Yeah, sure, stupidest boys I’ve ever met. I’ll just wait here and freeze to death with one of you while I wait for the other one to swim around in circles in the middle of the ocean in the dead of night. Here’s my cousins, drown them with you, while you’re at it.

Lium reminds me of the rope again. Asks if I want to hold it. I decline. Hale left us one end of a line and took the other end with him. Plans to string on the life ring and send it back to us with the current.

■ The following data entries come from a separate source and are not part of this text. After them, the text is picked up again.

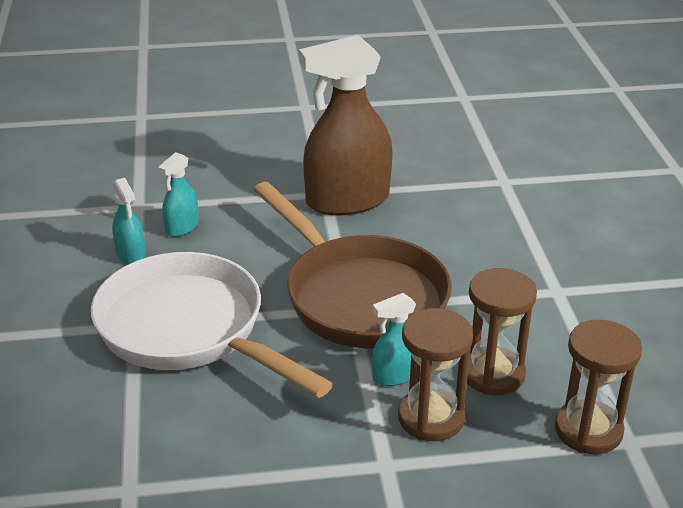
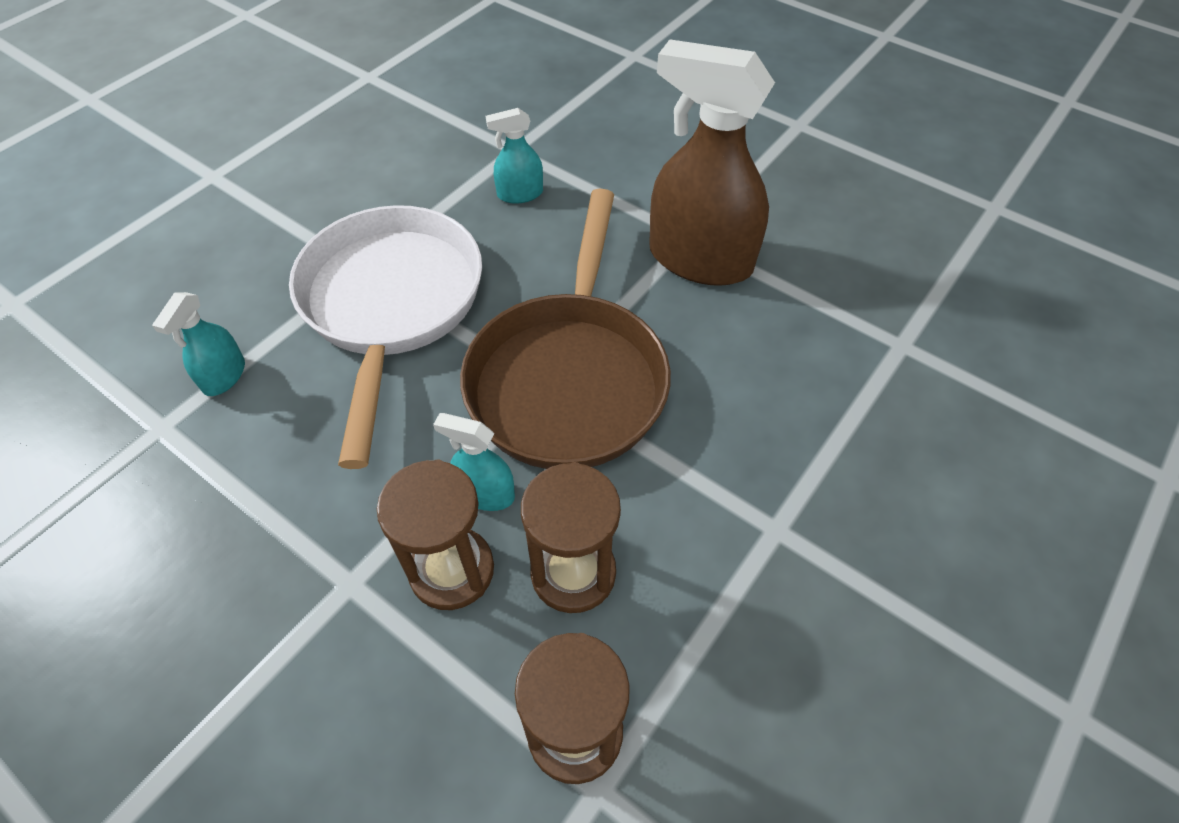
camera: 45 degrees right, 20 degrees up
turquoise spray bottle [112,178,146,264] -> turquoise spray bottle moved to [152,292,245,396]

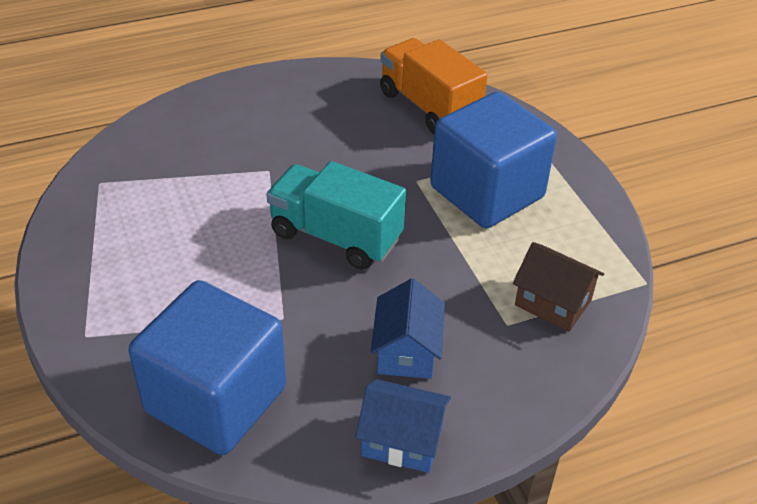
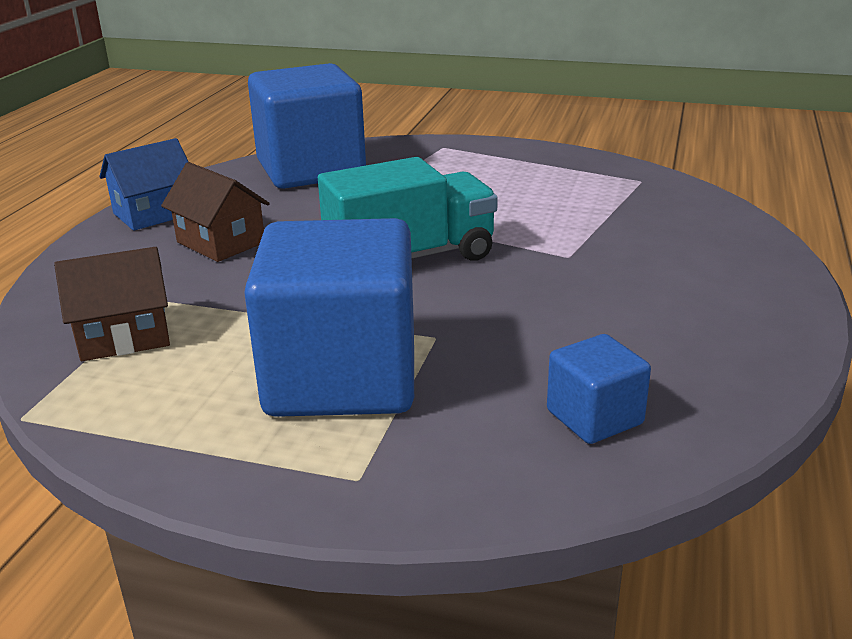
camera: 130 degrees right, 15 degrees down
blue house [371,278,445,379] -> brown house [161,162,270,262]
orange truck [380,38,488,134] -> blue cube [547,334,651,444]

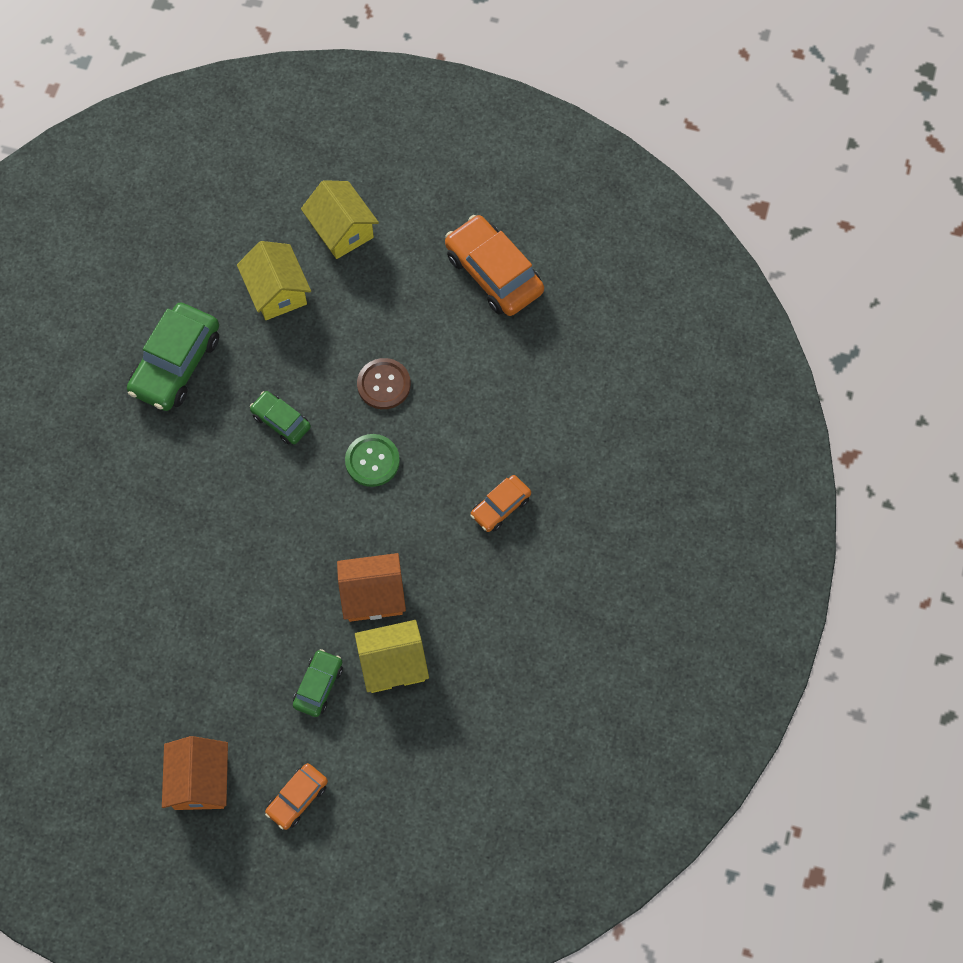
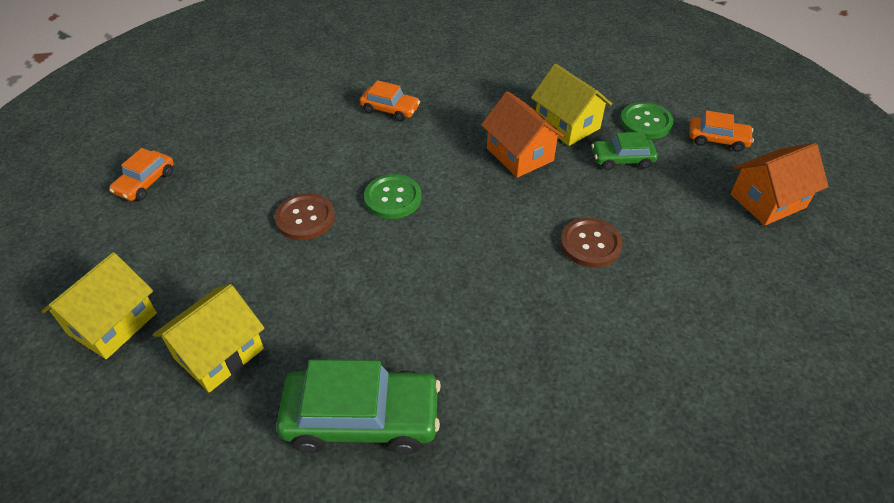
camera: 115 degrees left, 20 degrees down
green car [250,391,311,444] -> none
orange car [445,215,544,316] -> orange car [109,148,174,201], size x0.55
none -> brown button [560,218,623,268]
none -> green button [620,102,674,139]

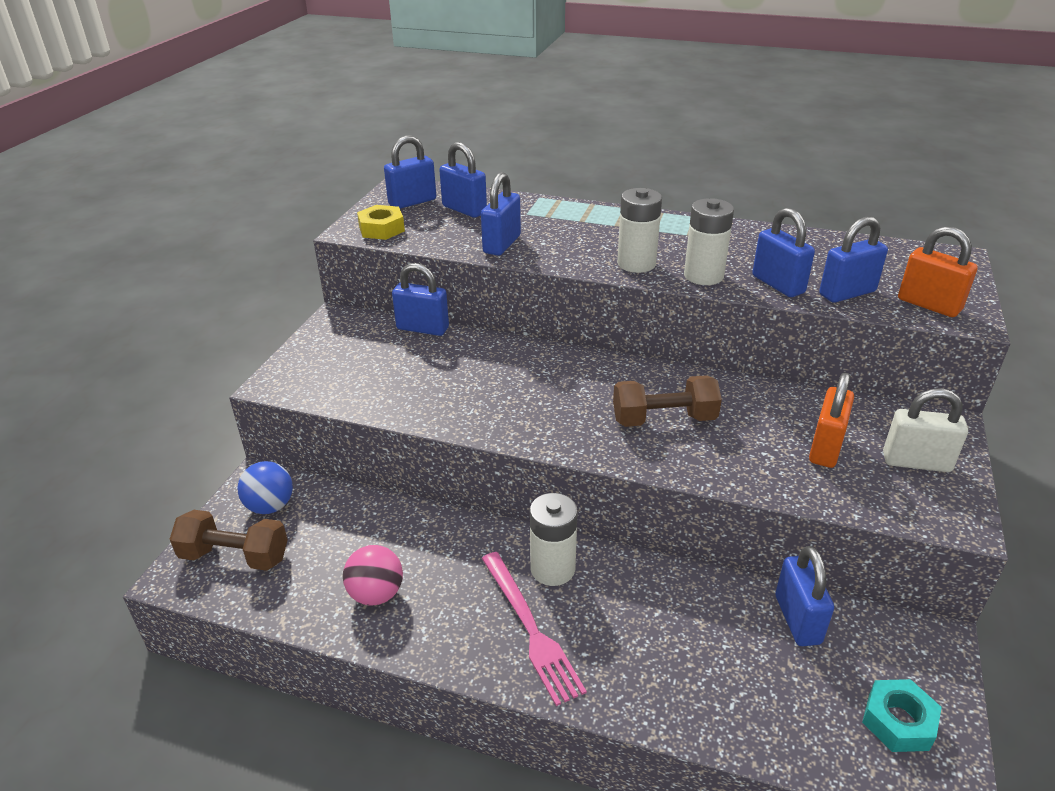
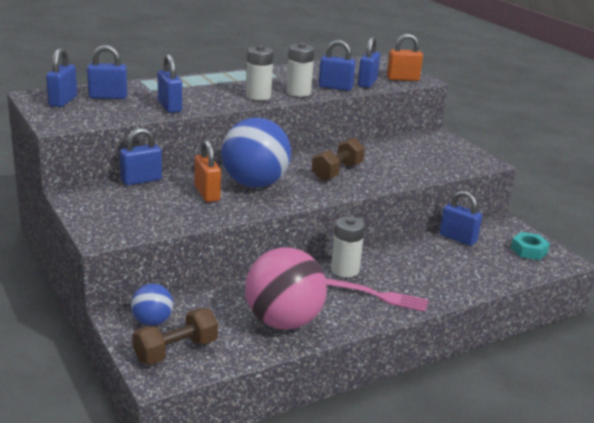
camera: 50 degrees left, 10 degrees down
pink ball [343,545,403,606] -> pink ball [245,247,327,330], size x1.98
yellow nut [357,205,405,240] -> none
orange padlock [809,372,854,468] -> orange padlock moved to [194,140,221,202]
white padlock [883,388,968,472] -> none
none -> blue ball [221,117,291,187]

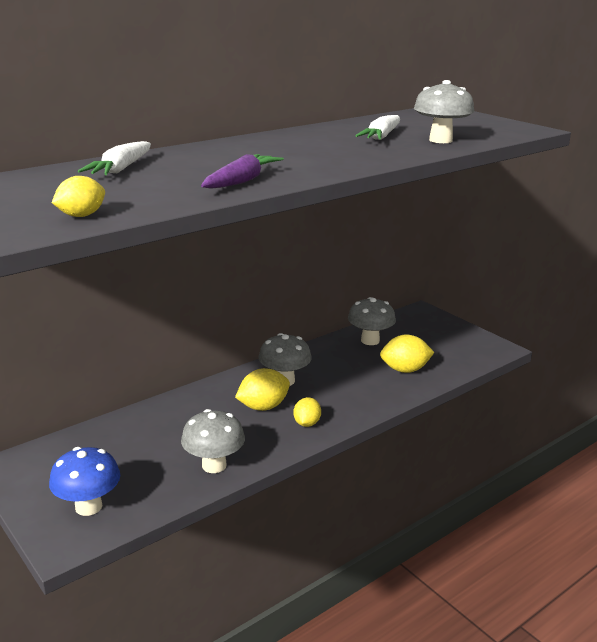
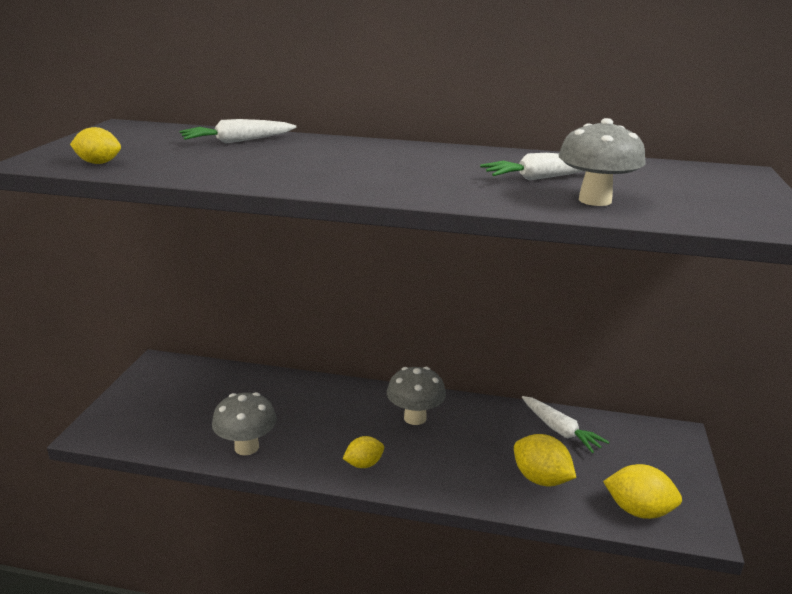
camera: 50 degrees right, 0 degrees up
blue mushroom [49,447,120,516] -> none
purple carrot [201,154,284,189] -> none
yellow lemon [235,368,290,411] -> yellow lemon moved to [603,464,682,519]
grey mushroom [348,297,396,345] -> white carrot [522,396,609,453]

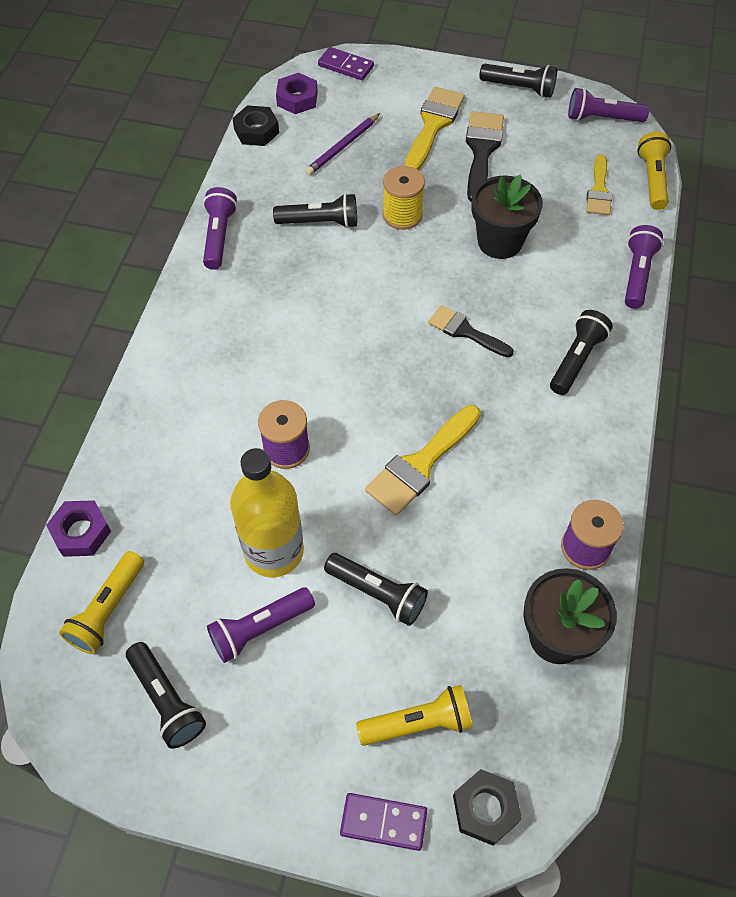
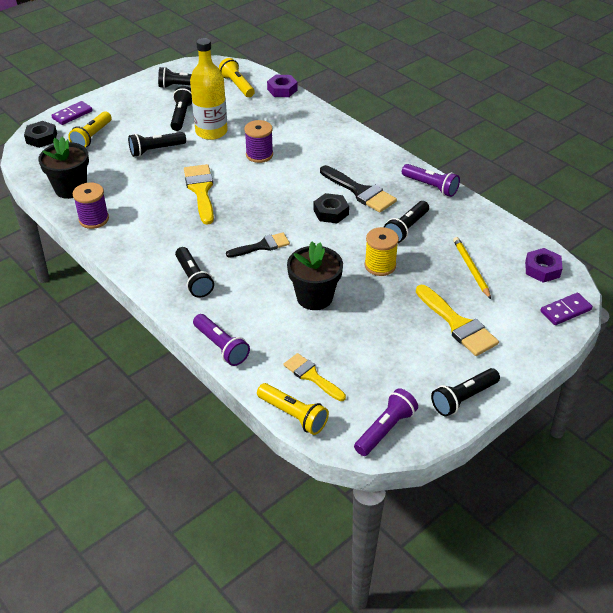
camera: 125 degrees right, 15 degrees down
purple flashlight [207,587,315,663] -> black flashlight [170,86,192,131]
black nut [232,105,279,146] -> black nut moved to [313,193,349,223]
purple pencil [305,113,380,175] -> yellow pencil [453,237,491,299]
black brush [466,111,504,202] -> black brush moved to [320,165,397,213]

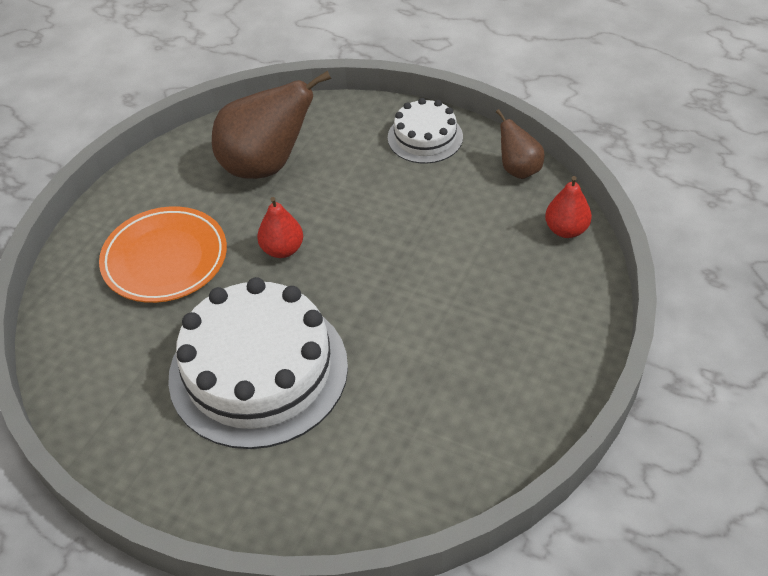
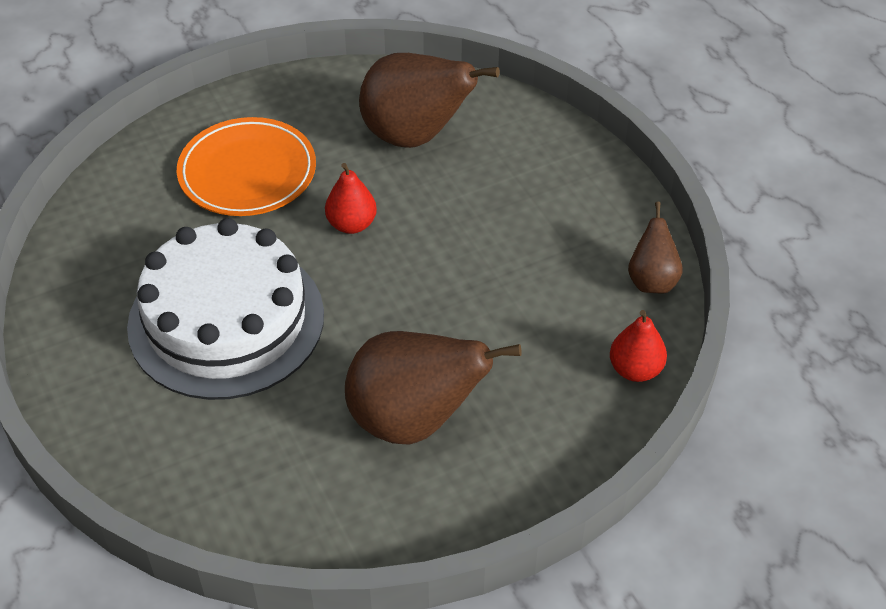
camera: 35 degrees right, 0 degrees up
white cake [388,98,463,164] -> none
none -> brown pear [345,331,522,445]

Lium keeps talking but I don’t pay attention to what he says. I cling to him and the chain, I think, I can’t feel my legs anymore but sometimes they twinge which is possibly the links pinching my thighs, and I think about the bitter cold. And phantom jellyfish.

             
The cold hurts. I grit my teeth and shiver, half on purpose to see if it helps, but it doesn’t. Except to make me more tired. It’s constant, the new water sliding up against me, stealing away any warmth. It eeks in between me and Lium, through the smallest of spaces.

             
A base patrol boat’s motor growls somewhere further out. I try not to listen to it because there is no chance of it spotting us, for better or worse. Instead, I just listen to my own catching breath and clutch my arms tighter around Lium’s neck. I can’t feel my face. I don’t realize that I should have paid more attention to the boat until the first wave picks me up.

             
It surges under my legs, rising bitterly around my nose, and then dives out from under me. It yanks us against the chain. I’m ok. Chilled viciously deep where Lium’s body has been pulled away from me, but ok.

             
I feel the urging of the ocean, still restless, and brace for another one. I float with the boy and the buoy on the slanted edge of it. Then, abruptly, my whole head is wrenched down.

             
A dark pain stabs the back of my neck. I clamp down in my chest. I jerk and twist, trying to gather some momentum, but I feel the sharp bleeding pang on my scalp, so warm after the iciness of the yank.

             
Another yank, but I stay smothered. Underwater, completely underwater. I swipe my hand through the thickness and listless swathes of hair that writhe around my head. I hit something firm, maybe a leg, maybe the chain, I don’t know.